• **HOW TO COMPLETE THIS TASK**
Every line below that holds the word "dalej" counts once; please tally them and give only the total.

• **LISTED ENTRIES**
=== Section Start ===

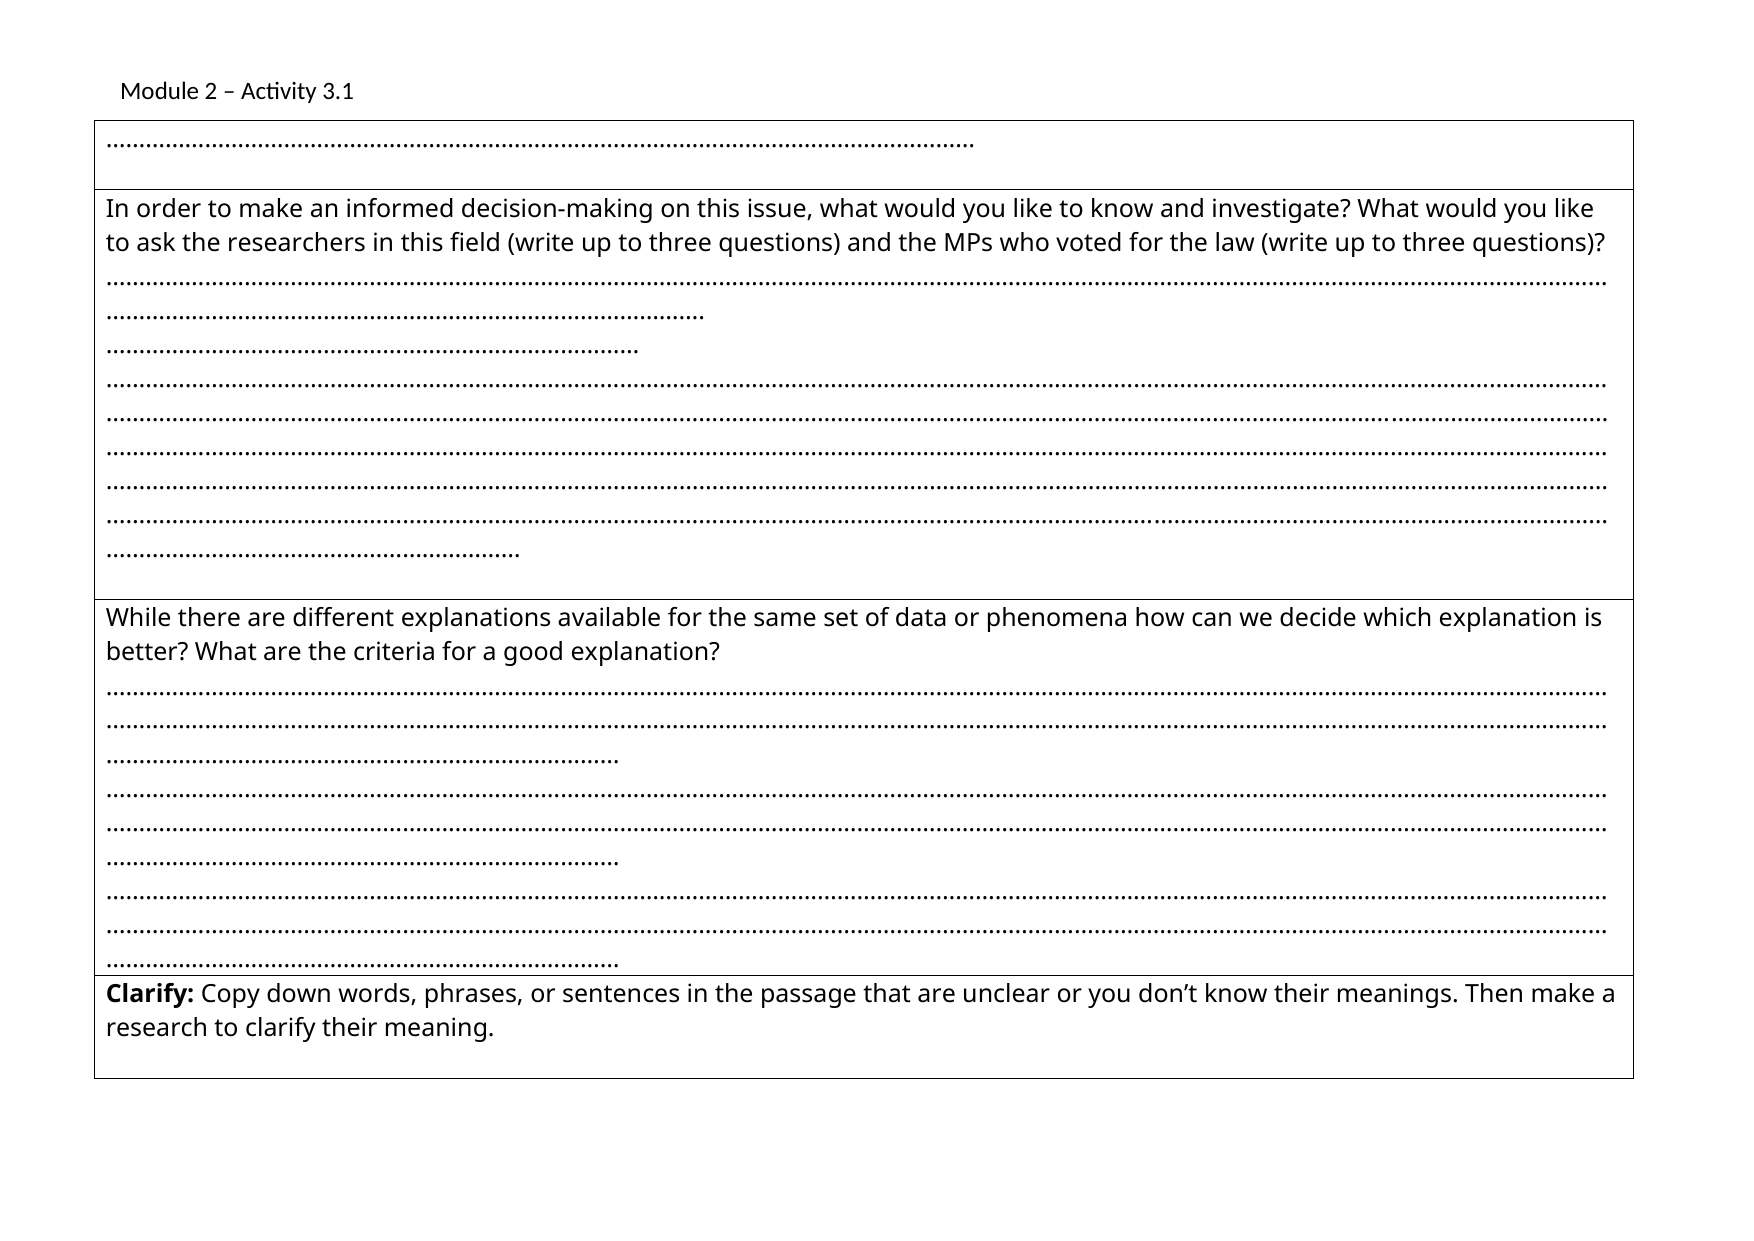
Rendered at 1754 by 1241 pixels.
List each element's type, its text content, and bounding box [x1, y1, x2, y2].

table_cell While there are different explanations available for the same set of data or phenomena how can we decide which explanation is better? What are the criteria for a good explanation? ………………………………………………………………………………………………………………………………………………………………………………………………………………………………………………………………………………………………………………………………………………………………………………………………………………………………………………………………………………………… ………………………………………………………………………………………………………………………………………………………………………………………………………………………………………………………………………………………………………………………………………………………………………………………………………………………………………………………………………………………… ………………………………………………………………………………………………………………………………………………………………………………………………………………………………………………………………………………………………………………………………………………………………………………………………………………………………………………………………………………………… [95, 600, 1633, 975]
table_cell In order to make an informed decision-making on this issue, what would you like to know and investigate? What would you like to ask the researchers in this field (write up to three questions) and the MPs who voted for the law (write up to three questions)? ………………………………………………………………………………………………………………………………………………………………………………………………………………………………………………………………………………………….…………………………………………………………………………………………………………………………………………………………………………………………………………………………………………………………………………………………………………………………………………………………………………………………………………………………………………………………………………………………………………………………………………………………………………………………………………………………………………………………………………………………………………………………………………………………………………………………………………………………………………………………………………………………………………………………………………………………………………………………………………………………………………………………………………………………………………………………………………………………………………………… [95, 190, 1633, 599]
table_cell Clarify: Copy down words, phrases, or sentences in the passage that are unclear or you don’t know their meanings. Then make a research to clarify their meaning. [95, 976, 1633, 1078]
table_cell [95, 121, 1633, 189]
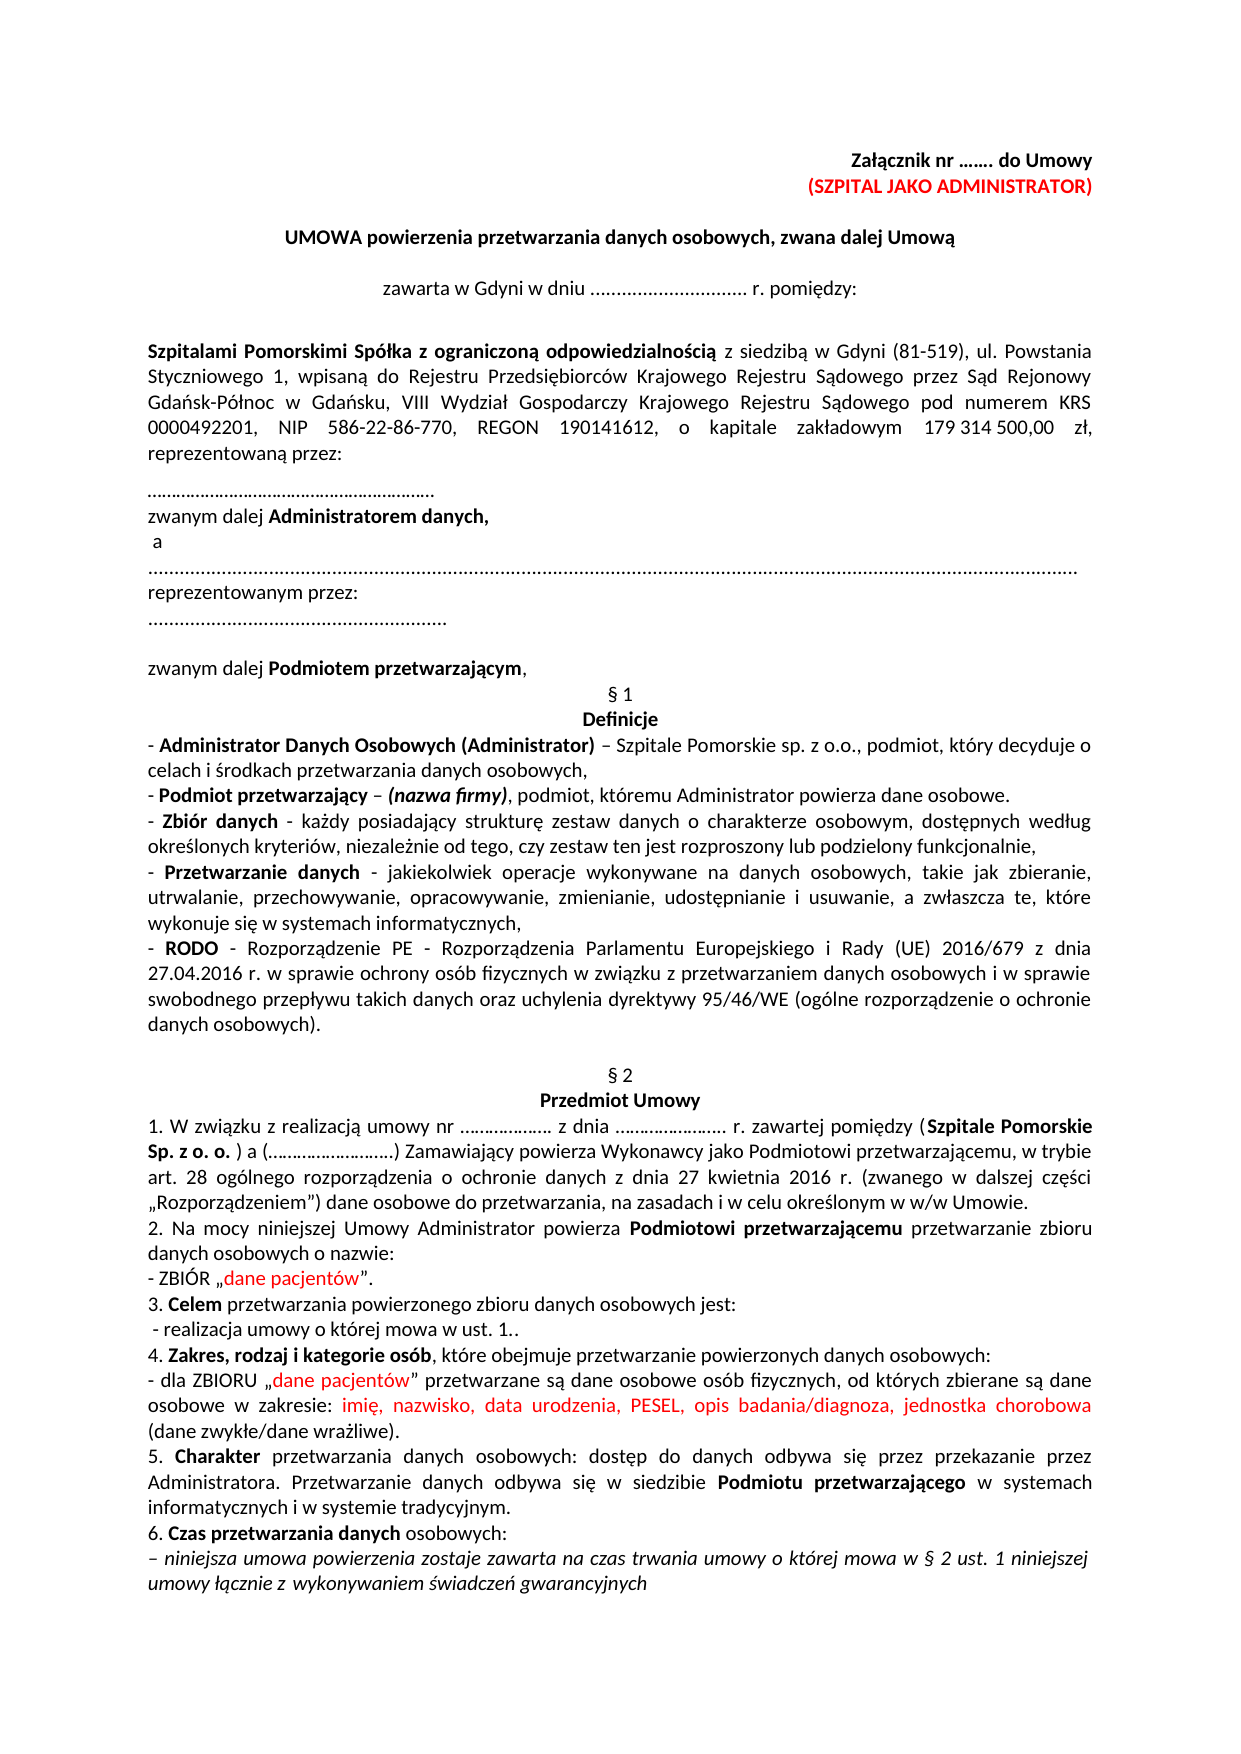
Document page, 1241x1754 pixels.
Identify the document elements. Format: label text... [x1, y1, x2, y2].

text § 1 [148, 681, 1093, 706]
text - ZBIÓR „dane pacjentów”. [148, 1266, 1093, 1291]
text Przedmiot Umowy [148, 1088, 1093, 1113]
text ................................................................................................................................................................................. [148, 554, 1093, 579]
text 5. Charakter przetwarzania danych osobowych: dostęp do danych odbywa się przez przekazanie przez Administratora. Przetwarzanie danych odbywa się w siedzibie Podmiotu przetwarzającego w systemach informatycznych i w systemie tradycyjnym. [148, 1443, 1093, 1520]
text 4. Zakres, rodzaj i kategorie osób, które obejmuje przetwarzanie powierzonych danych osobowych: [148, 1342, 1093, 1367]
text Szpitalami Pomorskimi Spółka z ograniczoną odpowiedzialnością z siedzibą w Gdyni (81-519), ul. Powstania Styczniowego 1, wpisaną do Rejestru Przedsiębiorców Krajowego Rejestru Sądowego przez Sąd Rejonowy Gdańsk-Północ w Gdańsku, VIII Wydział Gospodarczy Krajowego Rejestru Sądowego pod numerem KRS 0000492201, NIP 586-22-86-770, REGON 190141612, o kapitale zakładowym 179 314 500,00 zł, reprezentowaną przez: [148, 338, 1093, 465]
text - Administrator Danych Osobowych (Administrator) – Szpitale Pomorskie sp. z o.o., podmiot, który decyduje o celach i środkach przetwarzania danych osobowych, [148, 732, 1093, 783]
text (SZPITAL JAKO ADMINISTRATOR) [148, 173, 1093, 198]
text - RODO - Rozporządzenie PE - Rozporządzenia Parlamentu Europejskiego i Rady (UE) 2016/679 z dnia 27.04.2016 r. w sprawie ochrony osób fizycznych w związku z przetwarzaniem danych osobowych i w sprawie swobodnego przepływu takich danych oraz uchylenia dyrektywy 95/46/WE (ogólne rozporządzenie o ochronie danych osobowych). [148, 935, 1093, 1037]
text ......................................................... [148, 605, 1093, 630]
text 1. W związku z realizacją umowy nr ………………. z dnia ………………….. r. zawartej pomiędzy (Szpitale Pomorskie Sp. z o. o. ) a (……………………..) Zamawiający powierza Wykonawcy jako Podmiotowi przetwarzającemu, w trybie art. 28 ogólnego rozporządzenia o ochronie danych z dnia 27 kwietnia 2016 r. (zwanego w dalszej części „Rozporządzeniem”) dane osobowe do przetwarzania, na zasadach i w celu określonym w w/w Umowie. [148, 1113, 1093, 1215]
text …………………………………………………… [148, 478, 1093, 503]
text zwanym dalej Administratorem danych, [148, 503, 1093, 528]
text reprezentowanym przez: [148, 579, 1093, 605]
text UMOWA powierzenia przetwarzania danych osobowych, zwana dalej Umową [148, 224, 1093, 249]
text - Przetwarzanie danych - jakiekolwiek operacje wykonywane na danych osobowych, takie jak zbieranie, utrwalanie, przechowywanie, opracowywanie, zmienianie, udostępnianie i usuwanie, a zwłaszcza te, które wykonuje się w systemach informatycznych, [148, 859, 1093, 935]
text - dla ZBIORU „dane pacjentów” przetwarzane są dane osobowe osób fizycznych, od których zbierane są dane osobowe w zakresie: imię, nazwisko, data urodzenia, PESEL, opis badania/diagnoza, jednostka chorobowa (dane zwykłe/dane wrażliwe). [148, 1367, 1093, 1443]
text zwanym dalej Podmiotem przetwarzającym, [148, 656, 1093, 681]
text § 2 [148, 1062, 1093, 1088]
text zawarta w Gdyni w dniu .............................. r. pomiędzy: [148, 275, 1093, 300]
text - realizacja umowy o której mowa w ust. 1.. [148, 1316, 1093, 1342]
text - Podmiot przetwarzający – (nazwa firmy), podmiot, któremu Administrator powierza dane osobowe. [148, 783, 1093, 808]
text - Zbiór danych - każdy posiadający strukturę zestaw danych o charakterze osobowym, dostępnych według określonych kryteriów, niezależnie od tego, czy zestaw ten jest rozproszony lub podzielony funkcjonalnie, [148, 808, 1093, 859]
text a [148, 528, 1093, 554]
text 3. Celem przetwarzania powierzonego zbioru danych osobowych jest: [148, 1291, 1093, 1316]
text 2. Na mocy niniejszej Umowy Administrator powierza Podmiotowi przetwarzającemu przetwarzanie zbioru danych osobowych o nazwie: [148, 1215, 1093, 1266]
text Definicje [148, 706, 1093, 732]
text – niniejsza umowa powierzenia zostaje zawarta na czas trwania umowy o której mowa w § 2 ust. 1 niniejszej umowy łącznie z wykonywaniem świadczeń gwarancyjnych [148, 1545, 1093, 1596]
text 6. Czas przetwarzania danych osobowych: [148, 1520, 1093, 1545]
text Załącznik nr ……. do Umowy [148, 148, 1093, 173]
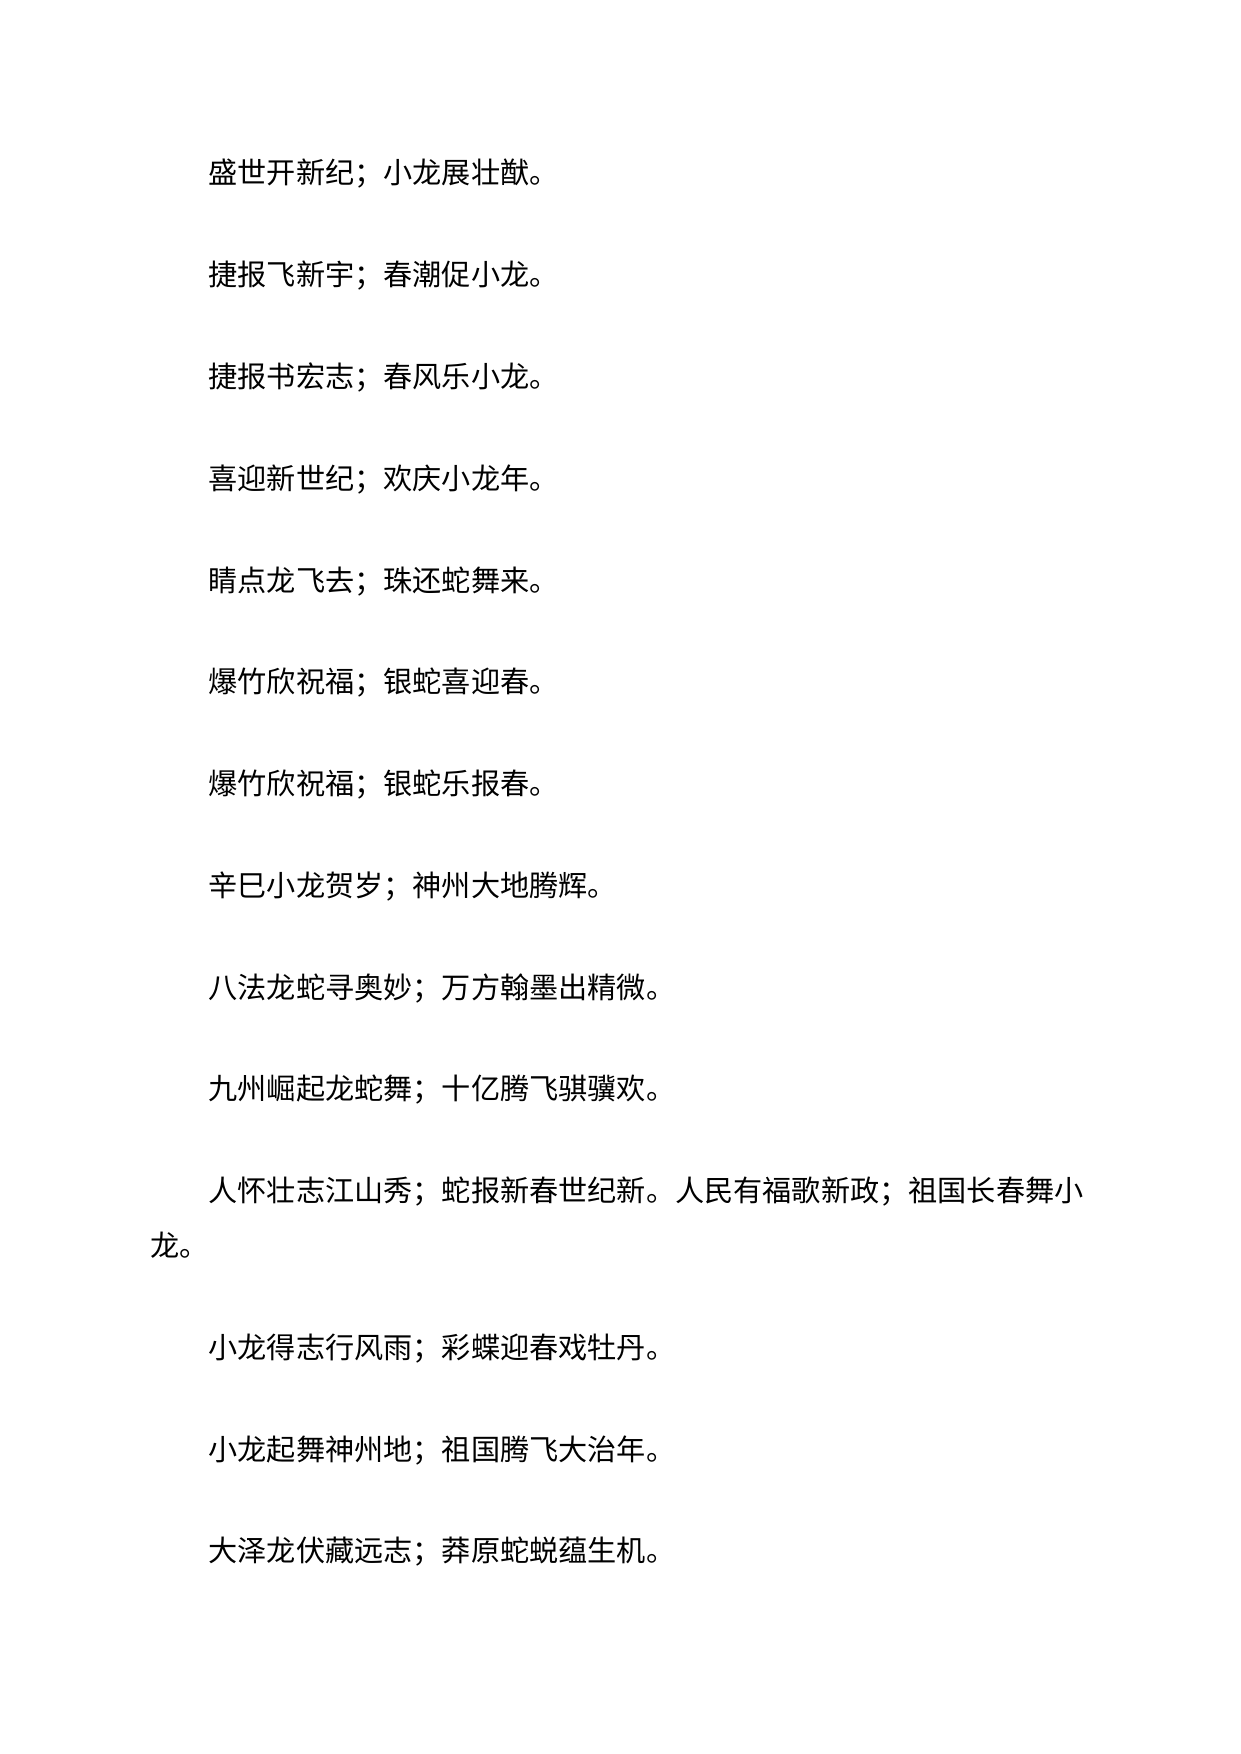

=== Section End ===

• **EXERCISE ANSWER**
3